Des Maîtres de forge au XVIIe siècle...
« Nous suivîmes alors par la vallée de Barenthal les ruisseaux au cours impétueux. Les forêts touffues des deux éminences ne sont pas défrichées. Là, les troncs pourrissent par milliers les uns sur les autres, et de jeunes rejetons poussent en nombre infini sur leurs ancêtres à demi décomposés. En causant avec quelques promeneurs, nous entendîmes de nouveau le nom de Dietrich qui avait déjà été souvent prononcé dans de simples districts avec vénération et amour. En questionnant, j’appris que Dietrich avait le premier, avec succès, exploité les trésors des montagnes, le fer, la houille, le bois, et augmenté ainsi considérablement sa fortune. » Gœthe, Poésie et Vérité, Livre X. (trad. fr. H Richelot, 1863).
Ce nom de Dietrich, qui frappe Gœthe, lors d’un voyage de jeunesse en Alsace, est celui d’une famille de Maîtres de forge dont les premières activités en ce domaine remontent à 1625, date à laquelle le premier haut fourneau fut allumé. Cela se passait à Niederbronn les Bains, petit village des Vosges où les Romains avaient, en des temps plus anciens, installé des thermes. Les Dietrich étaient protestants. Ils avaient pris pour devise fondatrice de leur activité une expression nourrie d’éthique protestante : « Non sibi, sed aliis » (non pour soi, mais pour les autres). L’activité s’est rapidement développée. Si des éléments naturels favorables y ont contribué, dont les moindres n’ont pas été que les matières premières affleuraient le sol, la réflexion, les actions raisonnées, un appétit de connaissances manifeste (il y eut dans la famille nombre de chimistes) ont été déterminants. Il faut remarquer que, en 1785 par exemple, les Dietrich se préoccupent des conditions d’extraction du minerai de fer, avec un souci que l’on qualifierait maintenant d’écologique.
...aux industriels des XVIIIe et XIXe siècles
Au XVIIIe siècle, les Dietrich étaient devenus à la fois des industriels (ils emploient plus d’une centaine d’ouvriers) et des notables. Au moment de la Révolution, Jean de Dietrich, lequel était spécialisé dans la minéralogie, était le maire de Strasbourg. (Malgré ses opinions très ouvertes, il a été hélas guillotiné au moment le plus tendu de la Terreur).

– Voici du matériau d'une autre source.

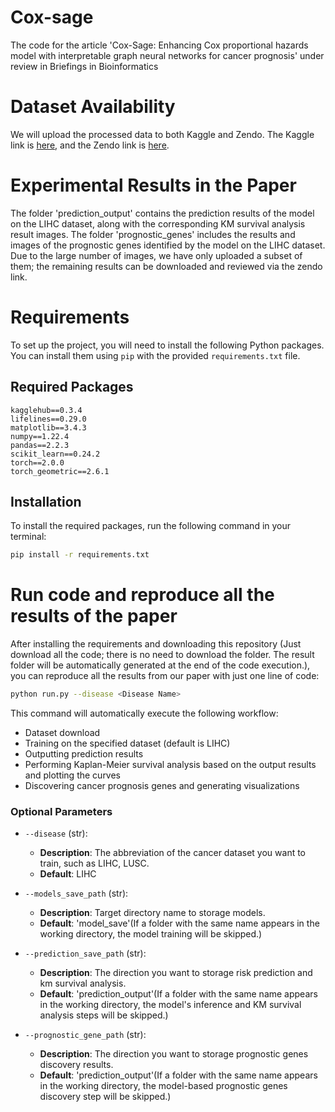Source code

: # Cox-sage
The code for the article 'Cox-Sage: Enhancing Cox proportional hazards model with interpretable graph neural networks for cancer prognosis' under review in Briefings in Bioinformatics
# Dataset Availability

We will upload the processed data to both Kaggle and Zendo. The Kaggle link is [here](https://www.kaggle.com/datasets/ridgiemo/processed-gene-and-clinical-data), and the Zendo link is [here](https://zenodo.org/records/14204893).

# Experimental Results in the Paper
The folder 'prediction_output' contains the prediction results of the model on the LIHC dataset, along with the corresponding KM survival analysis result images. The folder 'prognostic_genes' includes the results and images of the prognostic genes identified by the model on the LIHC dataset. Due to the large number of images, we have only uploaded a subset of them; the remaining results can be downloaded and reviewed via the zendo link.

# Requirements

To set up the project, you will need to install the following Python packages. You can install them using `pip` with the provided `requirements.txt` file.

## Required Packages

```plaintext
kagglehub==0.3.4
lifelines==0.29.0
matplotlib==3.4.3
numpy==1.22.4
pandas==2.2.3
scikit_learn==0.24.2
torch==2.0.0
torch_geometric==2.6.1
```

## Installation

To install the required packages, run the following command in your terminal:

```bash
pip install -r requirements.txt
```

# Run code and reproduce all the results of the paper
After installing the requirements and downloading this repository (Just download all the code; there is no need to download the folder. The result folder will be automatically generated at the end of the code execution.), you can reproduce all the results from our paper with just one line of code:

```bash
python run.py --disease <Disease Name>
```

This command will automatically execute the following workflow:
- Dataset download
- Training on the specified dataset (default is LIHC)
- Outputting prediction results
- Performing Kaplan-Meier survival analysis based on the output results and plotting the curves
- Discovering cancer prognosis genes and generating visualizations

### Optional Parameters

- `--disease` (str): 
  - **Description**: The abbreviation of the cancer dataset you want to train, such as LIHC, LUSC.
  - **Default**: LIHC

- `--models_save_path` (str): 
  - **Description**: Target directory name to storage models.
  - **Default**: 'model_save'(If a folder with the same name appears in the working directory, the model training will be skipped.)

- `--prediction_save_path` (str): 
  - **Description**: The direction you want to storage risk prediction and km survival analysis.
  - **Default**: 'prediction_output'(If a folder with the same name appears in the working directory,  the model's inference and KM survival analysis steps will be skipped.)
 
- `--prognostic_gene_path` (str): 
  - **Description**: The direction you want to storage prognostic genes discovery results.
  - **Default**: 'prediction_output'(If a folder with the same name appears in the working directory, the model-based prognostic genes discovery step will be skipped.)

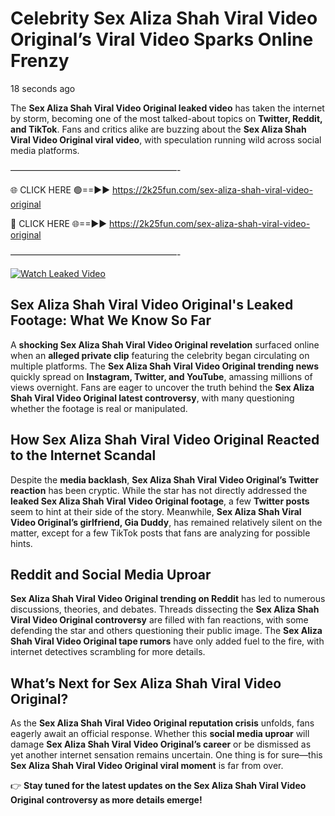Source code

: # Celebrity Sex Aliza Shah Viral Video Original’s Viral Video Sparks Online Frenzy

18 seconds ago

The **Sex Aliza Shah Viral Video Original leaked video** has taken the internet by storm, becoming one of the most talked-about topics on **Twitter, Reddit, and TikTok**. Fans and critics alike are buzzing about the **Sex Aliza Shah Viral Video Original viral video**, with speculation running wild across social media platforms.

———————————————————-

🌐 CLICK HERE 🟢==►► https://2k25fun.com/sex-aliza-shah-viral-video-original

🔴 CLICK HERE 🌐==►► https://2k25fun.com/sex-aliza-shah-viral-video-original

———————————————————-

[![Watch Leaked Video](https://miro.medium.com/v2/resize:fit:828/format:webp/1*cilzJN44JGOrTw9NJCrNHA.gif "Watch Leaked Video")](https://2k25fun.com/sex-aliza-shah-viral-video-original)

## **Sex Aliza Shah Viral Video Original's Leaked Footage: What We Know So Far**  
A **shocking Sex Aliza Shah Viral Video Original revelation** surfaced online when an **alleged private clip** featuring the celebrity began circulating on multiple platforms. The **Sex Aliza Shah Viral Video Original trending news** quickly spread on **Instagram, Twitter, and YouTube**, amassing millions of views overnight. Fans are eager to uncover the truth behind the **Sex Aliza Shah Viral Video Original latest controversy**, with many questioning whether the footage is real or manipulated.  

## **How Sex Aliza Shah Viral Video Original Reacted to the Internet Scandal**  
Despite the **media backlash**, **Sex Aliza Shah Viral Video Original’s Twitter reaction** has been cryptic. While the star has not directly addressed the **leaked Sex Aliza Shah Viral Video Original footage**, a few **Twitter posts** seem to hint at their side of the story. Meanwhile, **Sex Aliza Shah Viral Video Original’s girlfriend, Gia Duddy**, has remained relatively silent on the matter, except for a few TikTok posts that fans are analyzing for possible hints.  

## **Reddit and Social Media Uproar**  
**Sex Aliza Shah Viral Video Original trending on Reddit** has led to numerous discussions, theories, and debates. Threads dissecting the **Sex Aliza Shah Viral Video Original controversy** are filled with fan reactions, with some defending the star and others questioning their public image. The **Sex Aliza Shah Viral Video Original tape rumors** have only added fuel to the fire, with internet detectives scrambling for more details.  

## **What’s Next for Sex Aliza Shah Viral Video Original?**  
As the **Sex Aliza Shah Viral Video Original reputation crisis** unfolds, fans eagerly await an official response. Whether this **social media uproar** will damage **Sex Aliza Shah Viral Video Original’s career** or be dismissed as yet another internet sensation remains uncertain. One thing is for sure—this **Sex Aliza Shah Viral Video Original viral moment** is far from over.  

👉 **Stay tuned for the latest updates on the Sex Aliza Shah Viral Video Original controversy as more details emerge!**  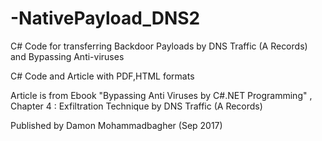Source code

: # -NativePayload_DNS2
 C# Code for transferring Backdoor Payloads by DNS Traffic (A Records) and Bypassing Anti-viruses 
 
 C# Code and Article with PDF,HTML formats
 
 Article is from Ebook "Bypassing Anti Viruses by C#.NET Programming" , Chapter 4 : Exfiltration Technique by DNS Traffic (A Records)
 
 Published by Damon Mohammadbagher (Sep 2017)
 
 
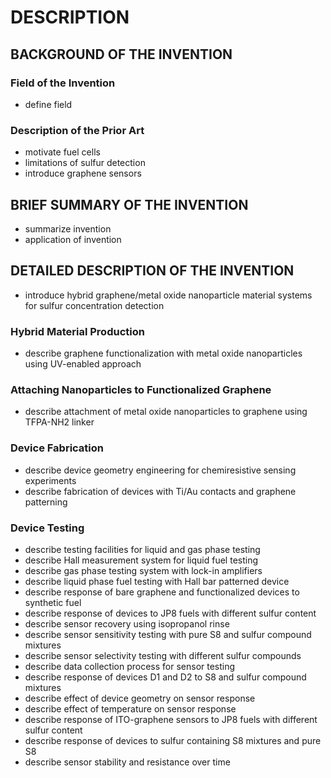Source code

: # DESCRIPTION

## BACKGROUND OF THE INVENTION

### Field of the Invention

- define field

### Description of the Prior Art

- motivate fuel cells
- limitations of sulfur detection
- introduce graphene sensors

## BRIEF SUMMARY OF THE INVENTION

- summarize invention
- application of invention

## DETAILED DESCRIPTION OF THE INVENTION

- introduce hybrid graphene/metal oxide nanoparticle material systems for sulfur concentration detection

### Hybrid Material Production

- describe graphene functionalization with metal oxide nanoparticles using UV-enabled approach

### Attaching Nanoparticles to Functionalized Graphene

- describe attachment of metal oxide nanoparticles to graphene using TFPA-NH2 linker

### Device Fabrication

- describe device geometry engineering for chemiresistive sensing experiments
- describe fabrication of devices with Ti/Au contacts and graphene patterning

### Device Testing

- describe testing facilities for liquid and gas phase testing
- describe Hall measurement system for liquid fuel testing
- describe gas phase testing system with lock-in amplifiers
- describe liquid phase fuel testing with Hall bar patterned device
- describe response of bare graphene and functionalized devices to synthetic fuel
- describe response of devices to JP8 fuels with different sulfur content
- describe sensor recovery using isopropanol rinse
- describe sensor sensitivity testing with pure S8 and sulfur compound mixtures
- describe sensor selectivity testing with different sulfur compounds
- describe data collection process for sensor testing
- describe response of devices D1 and D2 to S8 and sulfur compound mixtures
- describe effect of device geometry on sensor response
- describe effect of temperature on sensor response
- describe response of ITO-graphene sensors to JP8 fuels with different sulfur content
- describe response of devices to sulfur containing S8 mixtures and pure S8
- describe sensor stability and resistance over time

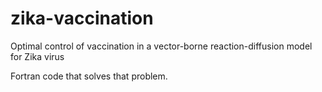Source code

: # zika-vaccination
Optimal control of vaccination in a vector-borne reaction-diffusion model for Zika virus

Fortran code that solves that problem.
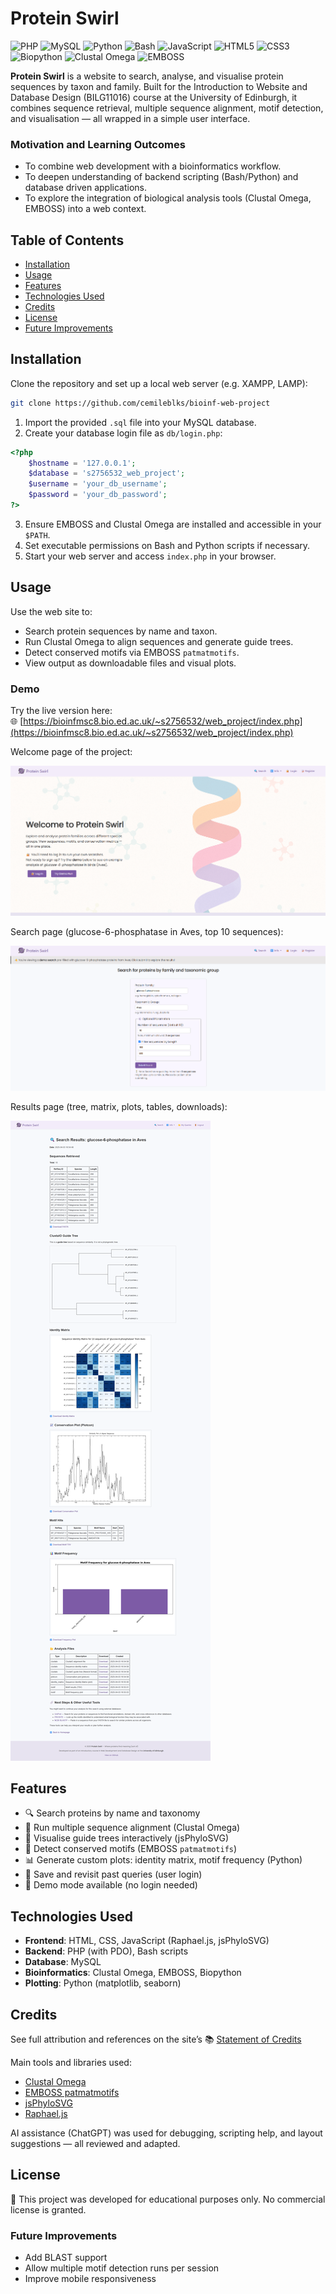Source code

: # Protein Swirl
![PHP](https://img.shields.io/badge/PHP-777BB4?style=flat-square&logo=php&logoColor=white) ![MySQL](https://img.shields.io/badge/MySQL-4479A1?style=flat-square&logo=mysql&logoColor=white) ![Python](https://img.shields.io/badge/Python-3776AB?style=flat-square&logo=python&logoColor=white) ![Bash](https://img.shields.io/badge/Bash-4EAA25?style=flat-square&logo=gnubash&logoColor=white) ![JavaScript](https://img.shields.io/badge/JavaScript-F7DF1E?style=flat-square&logo=javascript&logoColor=black) ![HTML5](https://img.shields.io/badge/HTML5-E34F26?style=flat-square&logo=html5&logoColor=white) ![CSS3](https://img.shields.io/badge/CSS3-1572B6?style=flat-square&logo=css3&logoColor=white) ![Biopython](https://img.shields.io/badge/Biopython-FFC107?style=flat-square&logo=python&logoColor=black) ![Clustal Omega](https://img.shields.io/badge/Clustal--Omega-003366?style=flat-square&logo=data:image/svg+xml;base64,PHN2ZyB3aWR0aD0nMTYnIGhlaWdodD0nMTYnIHhtbG5zPSdodHRwOi8vd3d3LnczLm9yZy8yMDAwL3N2Zyc+PHJlY3Qgd2lkdGg9JzE2JyBoZWlnaHQ9JzE2JyBmaWxsPScjMDAzMzY2Jy8+PC9zdmc+) ![EMBOSS](https://img.shields.io/badge/EMBOSS-006666?style=flat-square&logo=data:image/svg+xml;base64,PHN2ZyBoZWlnaHQ9IjE2IiB3aWR0aD0iMTYiIHhtbG5zPSJodHRwOi8vd3d3LnczLm9yZy8yMDAwL3N2ZyI+PHJlY3Qgd2lkdGg9IjE2IiBoZWlnaHQ9IjE2IiBmaWxsPSIjMDA2NjY2Ii8+PC9zdmc+) 

**Protein Swirl** is a website to search, analyse, and visualise protein sequences by taxon and family. Built for the Introduction to Website and Database Design (BILG11016) course at the University of Edinburgh, it combines sequence retrieval, multiple sequence alignment, motif detection, and visualisation — all wrapped in a simple user interface.

### Motivation and Learning Outcomes
- To combine web development with a bioinformatics workflow.
- To deepen understanding of backend scripting (Bash/Python) and database driven applications.
- To explore the integration of biological analysis tools (Clustal Omega, EMBOSS) into a web context.

## Table of Contents
- [Installation](#installation)
- [Usage](#usage)
- [Features](#features)
- [Technologies Used](#technologies-used)
- [Credits](#credits)
- [License](#license)
- [Future Improvements](#future-improvements)

## Installation
Clone the repository and set up a local web server (e.g. XAMPP, LAMP):
```bash
git clone https://github.com/cemileblks/bioinf-web-project
```
 1. Import the provided `.sql` file into your MySQL database.
 2. Create your database login file as `db/login.php`:
```php
<?php
	$hostname = '127.0.0.1';
	$database = 's2756532_web_project';
	$username = 'your_db_username';
	$password = 'your_db_password';
?>
```
 3. Ensure EMBOSS and Clustal Omega are installed and accessible in your `$PATH`.
 4. Set executable permissions on Bash and Python scripts if necessary.
 5. Start your web server and access `index.php` in your browser.

## Usage
Use the web site to:
-   Search protein sequences by name and taxon.
-   Run Clustal Omega to align sequences and generate guide trees.
-   Detect conserved motifs via EMBOSS `patmatmotifs`.
-   View output as downloadable files and visual plots.

### Demo
Try the live version here:  
🌐  [https://bioinfmsc8.bio.ed.ac.uk/~s2756532/web_project/index.php](https://bioinfmsc8.bio.ed.ac.uk/~s2756532/web_project/index.php)

Welcome page of the project:

![Homepage](./assets/images/homepage.png)

Search page (glucose-6-phosphatase in Aves, top 10 sequences):

![Search Page](./assets/images/search_page.png)

Results page (tree, matrix, plots, tables, downloads): 

![Search Results](./assets/images/results_page.png)

## Features
-   🔍 Search proteins by name and taxonomy
-   🧬 Run multiple sequence alignment (Clustal Omega)
-   🌳 Visualise guide trees interactively (jsPhyloSVG)
-   🎯  Detect conserved motifs (EMBOSS `patmatmotifs`)
-   📊 Generate custom plots: identity matrix, motif frequency (Python)
-   💾 Save and revisit past queries (user login)
-   🧪 Demo mode available (no login needed)

## Technologies Used

-   **Frontend**: HTML, CSS, JavaScript (Raphael.js, jsPhyloSVG)
-   **Backend**: PHP (with PDO), Bash scripts
-   **Database**: MySQL
-   **Bioinformatics**: Clustal Omega, EMBOSS, Biopython
-   **Plotting**: Python (matplotlib, seaborn)

## Credits
See full attribution and references on the site’s 📚 [Statement of Credits](https://bioinfmsc8.bio.ed.ac.uk/~s2756532/web_project/credits.php)

Main tools and libraries used:
-   [Clustal Omega](http://www.clustal.org/omega/README)
-   [EMBOSS patmatmotifs](https://emboss.bioinformatics.nl/cgi-bin/emboss/help/patmatmotifs)
-   [jsPhyloSVG](https://github.com/guyleonard/jsPhyloSVG)
-   [Raphael.js](https://dmitrybaranovskiy.github.io/raphael/)

AI assistance (ChatGPT) was used for debugging, scripting help, and layout suggestions — all reviewed and adapted.

## License

🧾 This project was developed for educational purposes only. No commercial license is granted.

### Future Improvements
-   Add BLAST support
-   Allow multiple motif detection runs per session
-   Improve mobile responsiveness
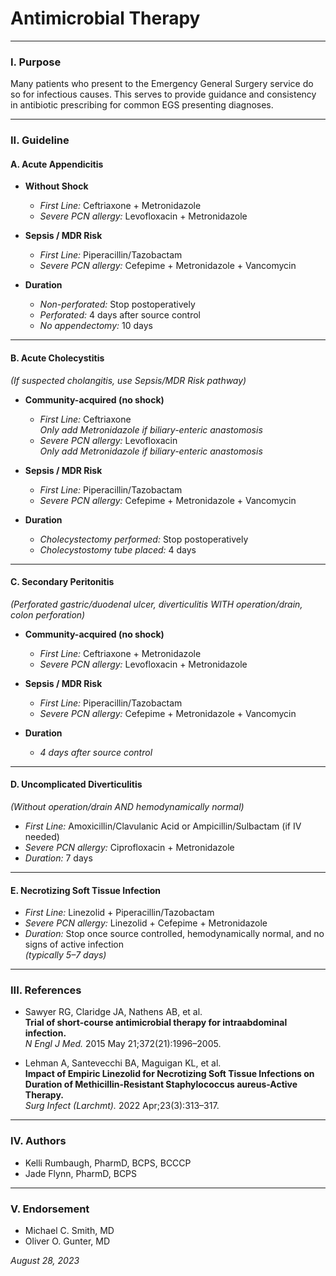 # Antimicrobial Therapy

---

### I. Purpose

Many patients who present to the Emergency General Surgery service do so for infectious causes. This serves to provide guidance and consistency in antibiotic prescribing for common EGS presenting diagnoses.

---

### II. Guideline

#### A. Acute Appendicitis

- **Without Shock**
  * *First Line:* Ceftriaxone + Metronidazole  
  * *Severe PCN allergy:* Levofloxacin + Metronidazole

- **Sepsis / MDR Risk**
  * *First Line:* Piperacillin/Tazobactam  
  * *Severe PCN allergy:* Cefepime + Metronidazole + Vancomycin

- **Duration**
  * *Non-perforated:* Stop postoperatively  
  * *Perforated:* 4 days after source control  
  * *No appendectomy:* 10 days

---

#### B. Acute Cholecystitis  
*(If suspected cholangitis, use Sepsis/MDR Risk pathway)*

- **Community-acquired (no shock)**
  * *First Line:* Ceftriaxone  
    *Only add Metronidazole if biliary-enteric anastomosis*  
  * *Severe PCN allergy:* Levofloxacin  
    *Only add Metronidazole if biliary-enteric anastomosis*

- **Sepsis / MDR Risk**
  * *First Line:* Piperacillin/Tazobactam  
  * *Severe PCN allergy:* Cefepime + Metronidazole + Vancomycin

- **Duration**
  * *Cholecystectomy performed:* Stop postoperatively  
  * *Cholecystostomy tube placed:* 4 days

---

#### C. Secondary Peritonitis  
*(Perforated gastric/duodenal ulcer, diverticulitis WITH operation/drain, colon perforation)*

- **Community-acquired (no shock)**
  * *First Line:* Ceftriaxone + Metronidazole  
  * *Severe PCN allergy:* Levofloxacin + Metronidazole

- **Sepsis / MDR Risk**
  * *First Line:* Piperacillin/Tazobactam  
  * *Severe PCN allergy:* Cefepime + Metronidazole + Vancomycin

- **Duration**
  * *4 days after source control*

---

#### D. Uncomplicated Diverticulitis  
*(Without operation/drain AND hemodynamically normal)*

- *First Line:* Amoxicillin/Clavulanic Acid or Ampicillin/Sulbactam (if IV needed)  
- *Severe PCN allergy:* Ciprofloxacin + Metronidazole  
- *Duration:* 7 days

---

#### E. Necrotizing Soft Tissue Infection

- *First Line:* Linezolid + Piperacillin/Tazobactam  
- *Severe PCN allergy:* Linezolid + Cefepime + Metronidazole  
- *Duration:* Stop once source controlled, hemodynamically normal, and no signs of active infection  
  *(typically 5–7 days)*

---

### III. References

- Sawyer RG, Claridge JA, Nathens AB, et al.  
  **Trial of short-course antimicrobial therapy for intraabdominal infection.**  
  *N Engl J Med.* 2015 May 21;372(21):1996–2005.

- Lehman A, Santevecchi BA, Maguigan KL, et al.  
  **Impact of Empiric Linezolid for Necrotizing Soft Tissue Infections on Duration of Methicillin-Resistant Staphylococcus aureus-Active Therapy.**  
  *Surg Infect (Larchmt).* 2022 Apr;23(3):313–317.

---

### IV. Authors

- Kelli Rumbaugh, PharmD, BCPS, BCCCP  
- Jade Flynn, PharmD, BCPS

---

### V. Endorsement

- Michael C. Smith, MD  
- Oliver O. Gunter, MD  

*August 28, 2023*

La Révolution et ses guerres mettent à mal l’équilibre de l’entreprise qui emploie alors 500 salariés répartis dans différentes usines. Mais cet équilibre sera rétabli sous l’Empire du fait d’une judicieuse alliance avec la famille Berkheim et grâce à l’intervention de banquiers protestants (les Turkheim notamment).
Le développement des usines sera alors brillant et innovateur pendant tout le XIXe siècle (et après), qu’il s’agisse de l’équipement ménager (des fers à repasser célèbres, des cuisinières non moins célèbres, des casseroles, etc.), ou qu’il s’agisse de la construction de wagons ou de voies de chemin de fer (une activité aussi prise en charge par les Kœchlin qui ont été responsables de la construction de la ligne Mulhouse, Thann, Strasbourg, achevée en 1839). L’apogée fut peut-être la mise en œuvre de l’automobile connue sous le nom de Lorraine-Dietrich. Cette dernière activité sera cependant abandonnée en 1904.
Favorables au progrès social
En 1867, le jury de l’Exposition universelle de Paris avait décerné aux Dietrich l’un de ses grands prix en raison de leurs efforts en faveur de l’harmonie sociale et du bien être des populations. Parmi beaucoup d’activités, celle de la formation des employés était remarquable : une véritable école professionnelle avait été organisée, sous le Second Empire, qui est d’ailleurs à l’origine de l’actuel Lycée de Dietrich (un lycée professionnel privé spécialisé dans la chaudronnerie et la bureautique).